I’m working on it. But I’m busy. I still have a day job. I could use a little help. So let me throw the question back at you.

Suppose I ask you to choose n numbers uniformly at random from the interval [0,1) and calculate their product. You reason that the numbers will have an average value of 1/2, and so the expectation value of the product is 1/2^n.

Now I suggest a slightly different procedure. Again you select a number uniformly at random from the interval [0,1). The selected number — call it p — partitions the interval into two subintervals, [0,p) and [p,1). Choose one of these subintervals at random and select a new p from this range. Repeat n times and calculate the product of the successive p’s. Again each interval is “on average” bisected, but the expected value of the product is not 1/2^n? What is it?

See also the broken-stick problem.

In the original post, you gave a perfectly sensible, intuitive explanation why the expected run time should be lg(N) (using “lg” for “log base 2″), namely that each step cuts things in half on average. But in fact the expected run time is closer to ln(N), which is smaller by a *multiplicative* factor of ln(2) = 0.69. In other words, the outcry algorithm, whether buggy or not, runs about 30% faster than the parallel “tournament tree” algorithm described in the second paragraph of the post.

So I meant to raise an implicit question: What’s wrong with your perfectly sensible, intuitive explanation for a lg(N) run time?

I do understand your observation that the number of rounds needed to find the maximum looks *approximately* like ln(N). But I believe that’s a coincidence, that the correct expression is H(N) - 1/2. This is close to ln(N) simply because 1/2 is close to γ.

Just to be clear, the reasoning goes as follows. JeffE, in the second comment above, explains where H(N) comes from. The -1/2 term comes from Mario Klingemann’s optimization: When only two students are left standing, it doesn’t take H(2)=1.5 rounds to identify the larger number. Instead, the N=2 game is over in a single round, no matter what the initial random choice. In my buggy version, the N=2 case takes 1 + 1/2 + 1/4 + … = 2 rounds.

▶ _Exercise instructions_
1 – Rewrite the paragraph of the forum discussion of random halving that begins "In the original post," as a short bulleted list that keeps its main facts.
2 – Carry the forum discussion of random halving further, picking up right after its final sentence.
The material that comes next is separate from the forum discussion.

▶ _Exercise data_
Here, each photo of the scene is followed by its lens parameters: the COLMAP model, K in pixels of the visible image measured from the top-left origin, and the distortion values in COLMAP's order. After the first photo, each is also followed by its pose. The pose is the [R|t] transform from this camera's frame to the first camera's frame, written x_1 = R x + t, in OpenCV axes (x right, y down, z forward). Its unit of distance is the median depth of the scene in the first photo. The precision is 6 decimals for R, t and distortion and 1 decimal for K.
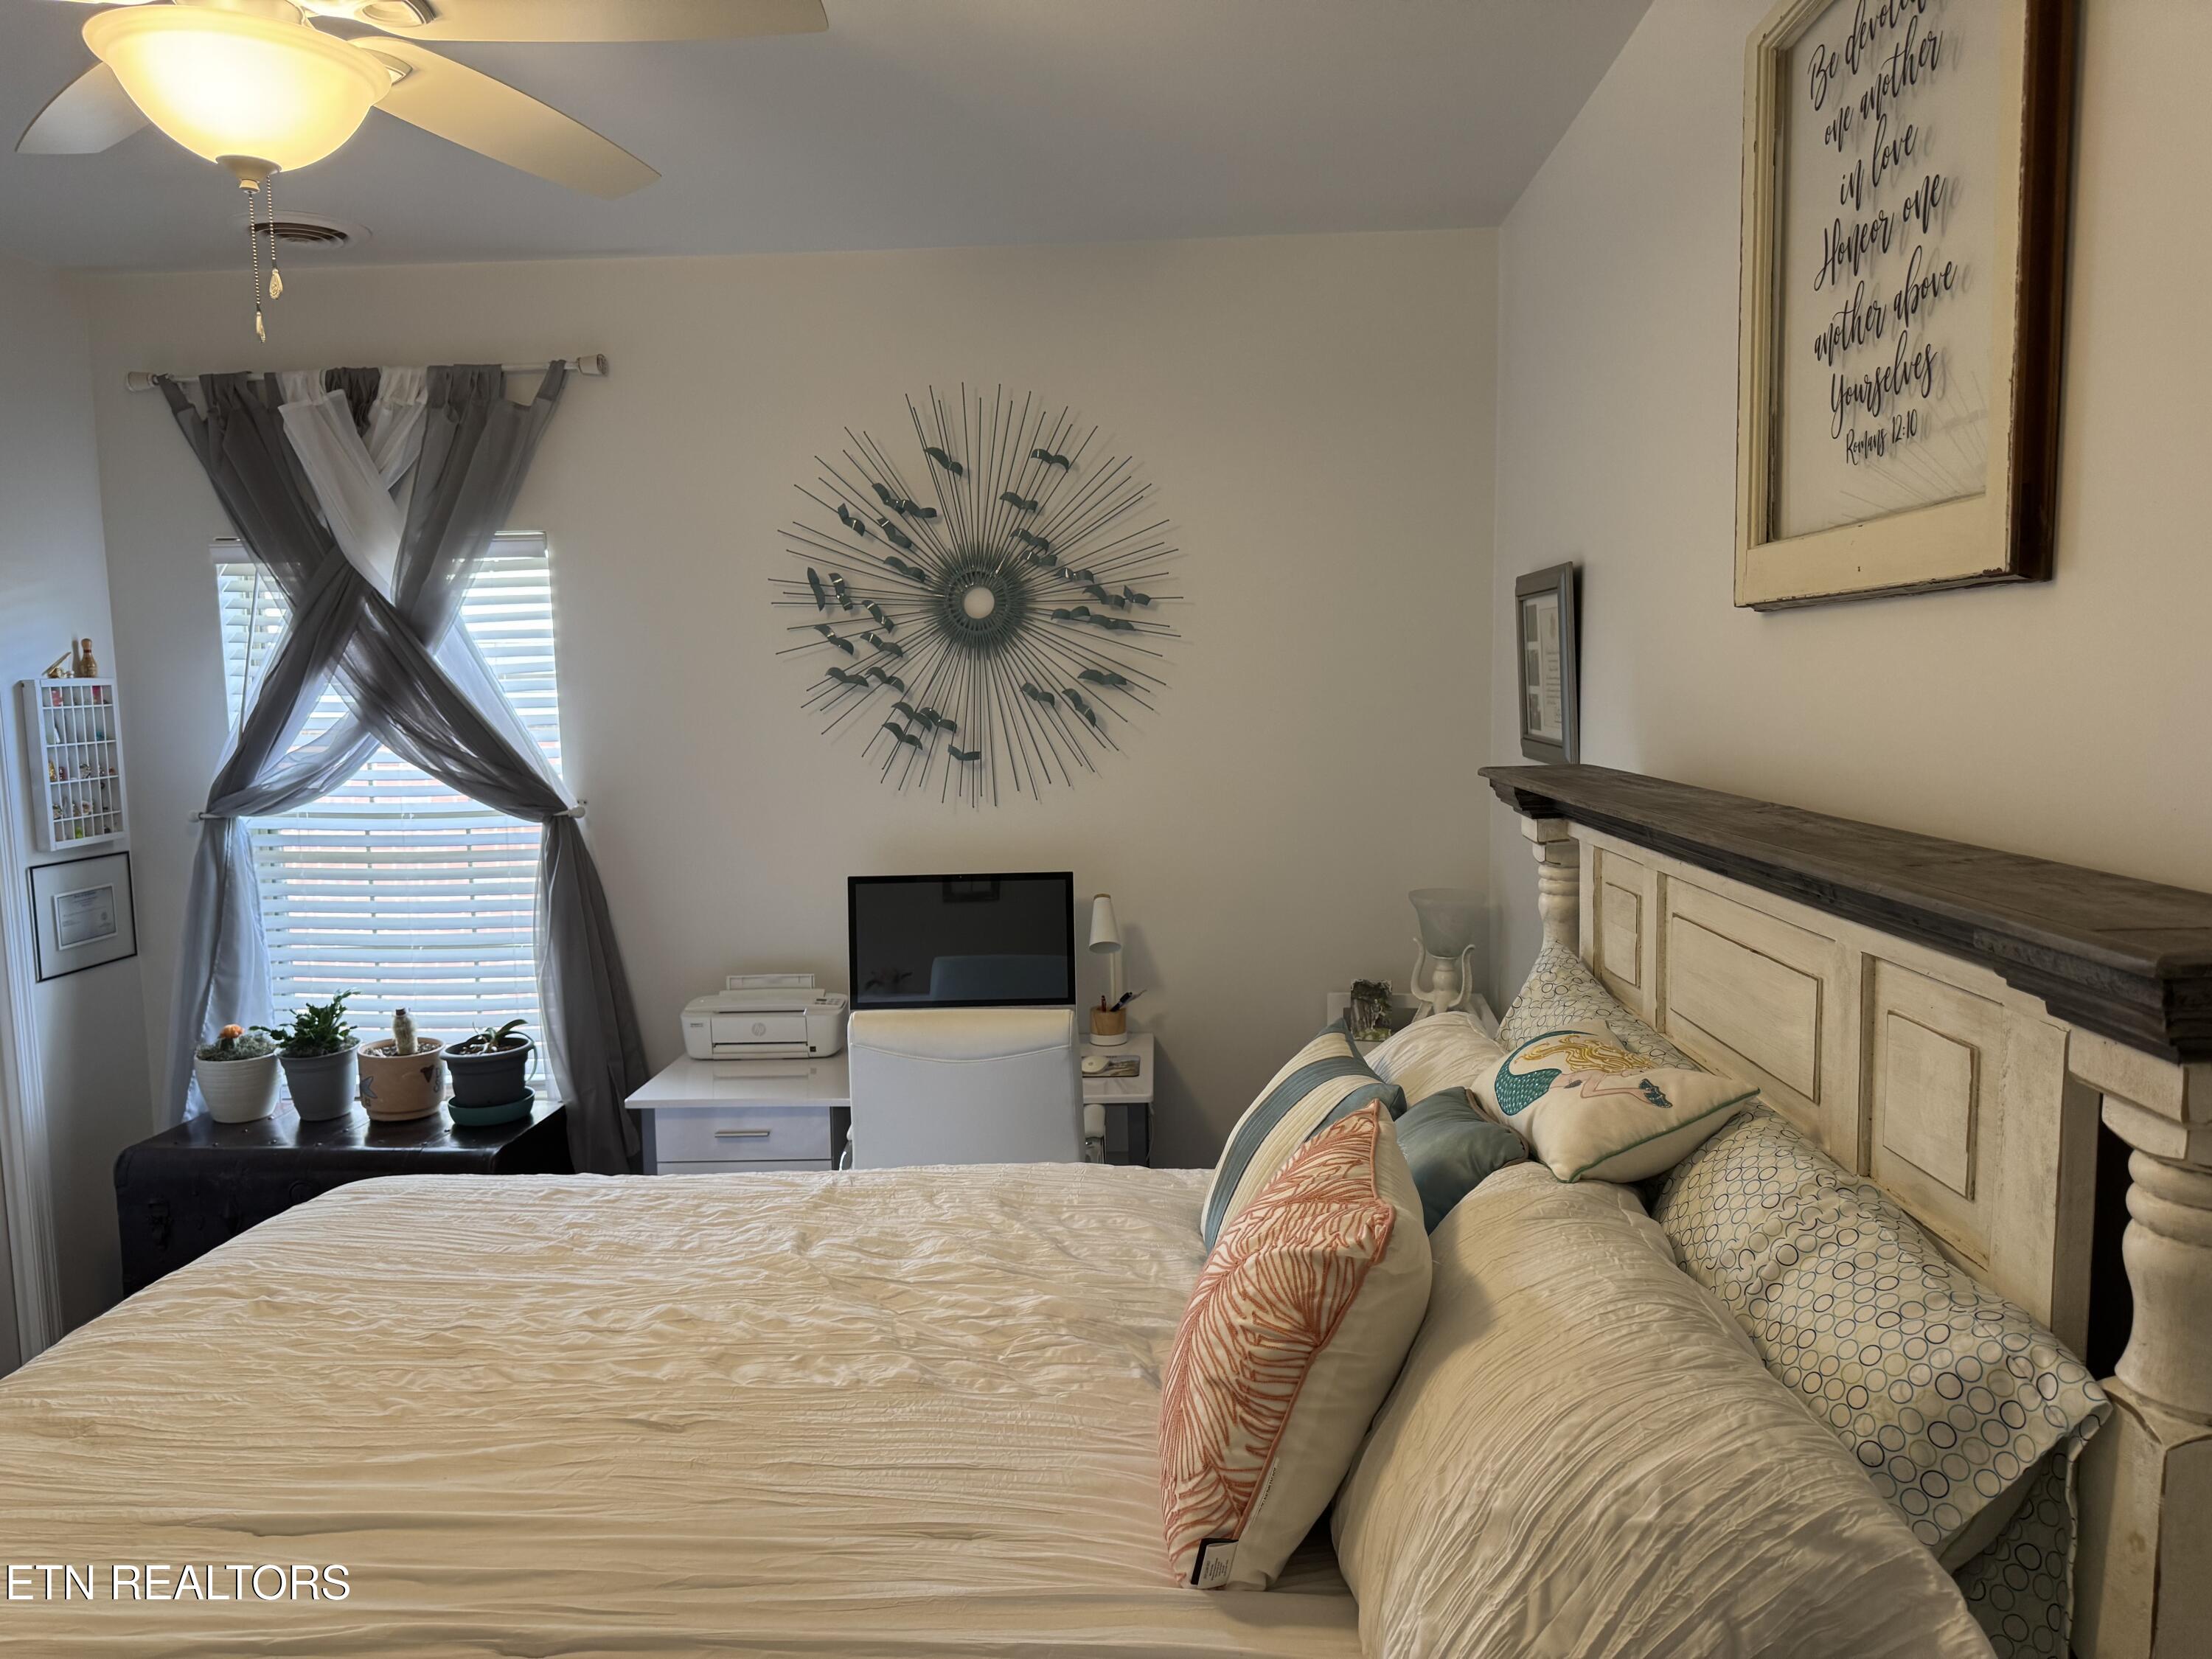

▶ _Outputs by task_
1 –
- The original post gave an intuitive reason for an expected run time of lg(N), meaning log base 2: each step cuts things in half on average.
- The expected run time is actually closer to ln(N), which is smaller by a multiplicative factor of ln(2) = 0.69.
- As a result, the outcry algorithm, buggy or not, runs about 30% faster than the parallel "tournament tree" algorithm described in the post's second paragraph.

2 –
I don’t think so. Here are the successive differences between the red and blue curves, for N=2 through N=2048:

0.5, 0.5001935, 0.49465728, 0.49561906, 0.50111556, 0.5011015, 0.49634743, 0.49349594, 0.5049672, 0.5029931, 0.49814177

Ah, your solution is indeed much easier. Thanks!

http://arxiv.org/abs/cs.CC/0611108
http://arxiv.org/abs/0708.0580
The second one is by me :) coming as a byproduct of my master’s thesis. In general I found this to be a natural and interesting area whose theory is somewhat underdeveloped.

The key insight is that the student with the kth smallest number shouts with probability 1/k. Ignore all but the top k students. One of the top k students, chosen uniformly at random, shouts first.

“A variant of the outcry algorithm is easier to analyze: A single student chosen at random calls out his number, and all those students with smaller numbers sit down. Then another student is selected from among those still standing, and the procedure is repeated until only one student remains. This algorithm also seems to have an expected running time of log2 N, since each round of eliminations should exclude (on average) half the students still in contention.”

It is true that this algorithm has expected time O(\lg N), but showing this formally is not as easy as one would want. This is really a probabilistic recurrence relation that, unlike normal recurrence relations, require clever tricks to solve. This particular recurrence can be solved using techniques from section 1.4 of “Randomized Algorithms”, by Motwani and Raghavan.